- _Available data_:

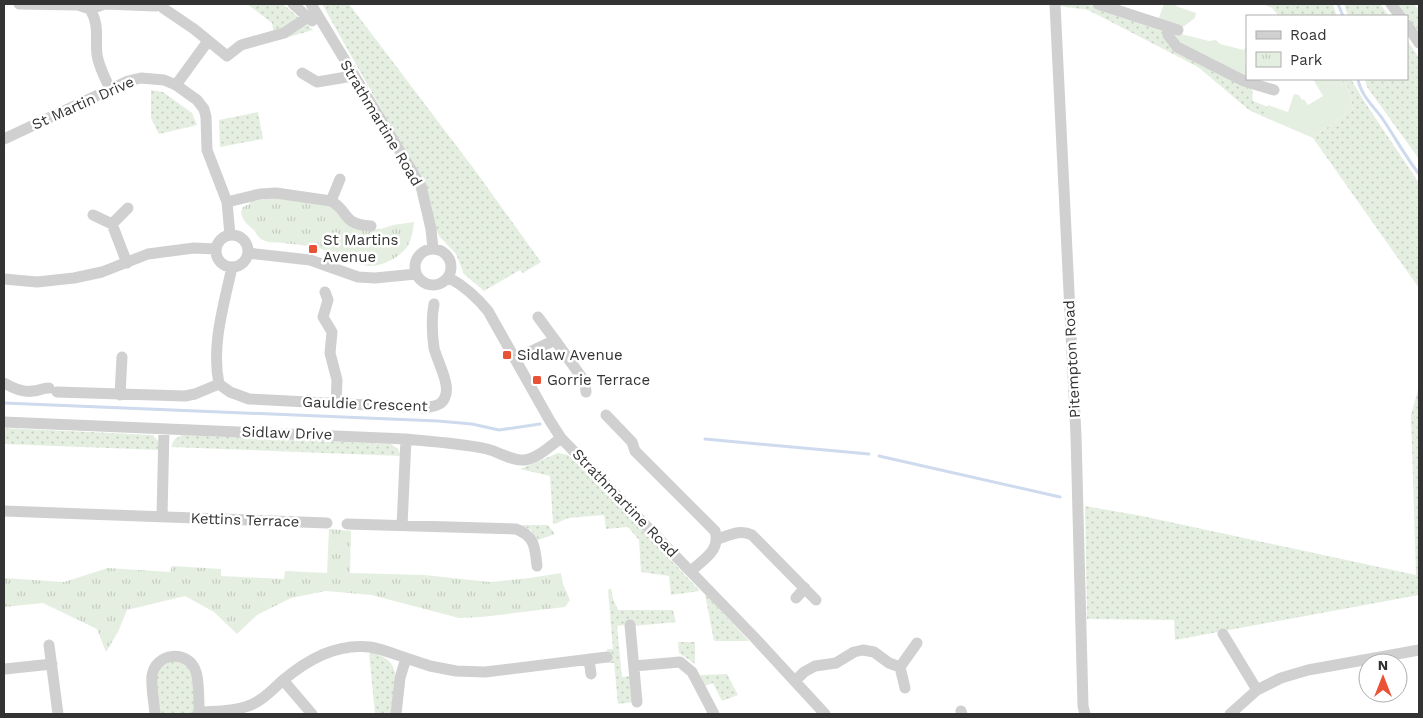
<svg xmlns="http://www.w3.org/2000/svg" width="1423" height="718" viewBox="0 0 1423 718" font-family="'Work Sans',sans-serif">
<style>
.grass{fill:url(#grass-dots)}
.park{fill:url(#park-tufts)}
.garden{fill:#e5efe1}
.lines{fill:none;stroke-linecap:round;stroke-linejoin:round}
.stream{stroke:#cedaee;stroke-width:3}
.minor{stroke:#d0d0d0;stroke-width:11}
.poi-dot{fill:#e95235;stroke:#fff;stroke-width:2}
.labels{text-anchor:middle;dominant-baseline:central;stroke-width:5;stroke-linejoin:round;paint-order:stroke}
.street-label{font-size:15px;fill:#333;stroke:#fff}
.poi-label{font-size:15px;fill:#333;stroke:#fff;text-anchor:start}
</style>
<defs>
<pattern id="grass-dots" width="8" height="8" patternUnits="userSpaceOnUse" patternTransform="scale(1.25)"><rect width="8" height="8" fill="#e5efe1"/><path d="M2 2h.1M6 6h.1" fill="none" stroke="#c5cdc2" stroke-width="1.8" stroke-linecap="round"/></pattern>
<pattern id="park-tufts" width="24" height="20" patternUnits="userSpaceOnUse" patternTransform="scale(1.25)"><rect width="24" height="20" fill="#e5efe1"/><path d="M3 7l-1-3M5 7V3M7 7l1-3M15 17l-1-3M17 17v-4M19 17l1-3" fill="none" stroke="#c5cdc2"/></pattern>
</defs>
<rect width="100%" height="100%" fill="#fff"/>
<path class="grass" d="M247 4H283L313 30 275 41 272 23Z
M322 4H349L474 169 541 262 523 273 520 270 484 291 464 274 456 254 439 236 433 223 424 185Z
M1060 4H1086L1157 26 1164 30 1163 36 1252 87 1253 101 1268 107 1264 117 1249 110 1198 67 1088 10 1059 6Z
M1263 4H1333L1337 16H1279L1272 8Z
M1344 4H1380L1389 16H1348Z
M1398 4H1414L1419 11V34Z
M1407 40 1419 58V159L1367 87 1365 79H1407Z
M1339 79H1351L1364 101 1419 183V288L1313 138 1353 108 1347 86Z
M151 90 163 92 192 113 197 125 159 134 151 118Z
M258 112 263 139 220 147 219 120Z
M1419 386V595L1175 640 1174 620 1087 619 1085 506 1142 516 1416 575 1411 415Z
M4 428 153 435 158 441 161 450 4 444Z
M182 435 391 444 398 449 401 456 171 447 175 439Z
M558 453 568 455 603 488 700 591 671 595 669 576 641 572 639 540 628 527 606 529 604 515 568 518 555 524 553 523 550 476 520 469Z
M521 525H548L555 534 538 540 531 530Z
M611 588 613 599 618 610H673L676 622 634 626V624L617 626 622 677 631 676 634 702 618 704 614 663H608L607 649H613L608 590Z
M705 594 749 641H714Z
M678 642H695V664L679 653Z
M369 652C382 655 392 659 395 673L391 714H375Z
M169 660 183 662 192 673 195 714H159L156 676 158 669Z
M727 674 738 695 722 701 713 683 705 686 700 675Z"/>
<path class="park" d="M276 198 332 205 361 228 381 229 393 225 414 222C413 230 412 240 407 247 398 259 378 269 363 265 350 262 337 255 324 250 314 246 294 244 283 243 275 242 269 244 261 239 258 237 256 233 254 230 247 224 243 222 241 212L243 207 249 204 251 201Z
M329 529 351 531 350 573 424 575 490 582 530 578 561 573 563 584 570 600 565 607 482 617 459 618 371 595 326 591 291 598 257 615 237 634 214 612 185 596 127 610 118 632 106 652 97 629 43 603 4 607V578L64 582 108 568 170 572 172 566 221 569V576L284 579 285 571 327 573Z"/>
<path class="garden" d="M1164 4H1177L1176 6 1196 13 1195 18 1183 27 1158 20Z
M1177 33 1209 41 1216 40 1220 44 1244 50 1247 45 1245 56 1247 78 1184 47 1176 36Z
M1313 79H1339L1347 86 1353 108 1313 138 1264 117 1268 105 1288 112 1294 94 1299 95 1302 100 1304 99 1308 105 1323 96Z"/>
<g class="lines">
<path class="stream" d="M1338 4 1343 16
M1358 79C1360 94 1374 107 1382 118 1395 137 1405 156 1419 174
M4 403 438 421 472 424 499 430 540 424
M705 439 869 454
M879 456 1060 497"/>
<path class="minor" d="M19 4 78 5 90 9C100 26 95 37 97 55 99 67 105 78 110 89
M293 4 312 21
M311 4 421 186 431 229 433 249
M1055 4 1076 436 1083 706 1085 714
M1098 4 1178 30
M1391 4 1400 16
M163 8 194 29 227 56 241 45 284 33 308 17
M90 9 105 4 156 6
M1407 25 1419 43
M1169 27 1168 35 1177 47 1244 81 1274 90
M302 73 317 82 353 76
M176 85 208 41
M4 139 128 81 141 78 164 80 176 85 197 100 204 109 206 117 207 150 227 202 230 235
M331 201C350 211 340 224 371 226
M227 202 260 194 276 193 331 201 340 179
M93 215 112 224 128 208
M112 224 127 263
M216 251a16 16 0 1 1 32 0a16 16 0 1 1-32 0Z
M415 267a18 18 0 1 1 36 0a18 18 0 1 1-36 0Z
M248 253 310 260 358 277 375 278 416 274
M448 277C464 286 476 296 488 311L550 421 561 438 754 637 825 714
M4 279 37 282 74 278 102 272 148 254 194 248 216 249
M325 292 328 300 323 317 332 332 330 353 337 380 336 404
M538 317 555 340
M515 359 555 340 585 382 586 392
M4 383C11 387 23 393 33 391 38 391 42 388 49 388
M219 384 230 392 249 399 426 408C433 406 442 406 445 397 451 385 437 361 434 348 432 333 431 319 434 304
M219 384C211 345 224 305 232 267
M57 392 185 396 195 394 219 384
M120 395 122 357
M606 415 632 442 635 451 715 531C721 550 704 559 691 571
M4 422 406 439C433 442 460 443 487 449 499 452 512 461 525 460 538 458 550 446 561 438
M4 511 327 523
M162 516 164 429
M347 524 516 529C535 536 535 548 537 566
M402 526 406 439
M718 539C730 535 740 529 752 535L816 600
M796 598 805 588
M630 625 637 702
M1223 634 1257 690
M49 645 58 714
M589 659 591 674
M634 666 680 662 692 672 714 714
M900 667 917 643
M5 669 52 664
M283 680 312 714
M795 681 804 672 815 666 836 663 854 652 863 650 874 652 889 663 900 667 905 688
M961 711 962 714
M199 712C214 711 231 712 245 707 260 703 271 691 282 681 307 660 336 643 370 647 382 649 394 654 406 658
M155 714C154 702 151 688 152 676 155 652 189 649 196 672 199 680 199 705 199 714
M396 714 400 678 406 658 430 666 456 671 485 672 607 657
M1230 714 1257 690 1281 678 1308 670 1419 650"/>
</g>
<g class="poi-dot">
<rect x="308" y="244" width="10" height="10" rx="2.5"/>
<rect x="502" y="350" width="10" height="10" rx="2.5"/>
<rect x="532" y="375" width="10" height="10" rx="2.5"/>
</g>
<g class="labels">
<g class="street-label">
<text transform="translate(83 103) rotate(-24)">St Martin Drive</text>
<text transform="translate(381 123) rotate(59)">Strathmartine Road</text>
<text transform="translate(1072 359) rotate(-93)">Pitempton Road</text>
<text transform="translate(365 404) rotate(2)">Gauldie Crescent</text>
<text transform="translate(287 433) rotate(2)">Sidlaw Drive</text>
<text transform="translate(625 503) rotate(46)">Strathmartine Road</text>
<text transform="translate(245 520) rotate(2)">Kettins Terrace</text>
</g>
<g class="poi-label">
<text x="323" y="240">St Martins<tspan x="323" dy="17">Avenue</tspan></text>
<text x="517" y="355">Sidlaw Avenue</text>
<text x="547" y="380">Gorrie Terrace</text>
</g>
</g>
<rect width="1423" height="718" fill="none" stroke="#333333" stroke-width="10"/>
<rect x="1246" y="15" width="162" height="65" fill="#ffffff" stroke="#adadad"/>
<rect x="1256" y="31" width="25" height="8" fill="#d0d0d0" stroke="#adadad"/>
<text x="1290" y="40" font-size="15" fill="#333333">Road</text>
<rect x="1256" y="52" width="25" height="15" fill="url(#park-tufts)" stroke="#adadad"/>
<text x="1290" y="65" font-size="15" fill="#333333">Park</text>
<g transform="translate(1383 678)"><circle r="24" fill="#ffffff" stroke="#adadad"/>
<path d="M0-4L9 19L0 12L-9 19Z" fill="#e95235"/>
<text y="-8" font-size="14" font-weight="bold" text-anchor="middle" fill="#333333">N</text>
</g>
</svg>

- _What is expected_:
Lines holding the string "labels" in the records: how many are there? Give only the number.

- _Problem solution_:
2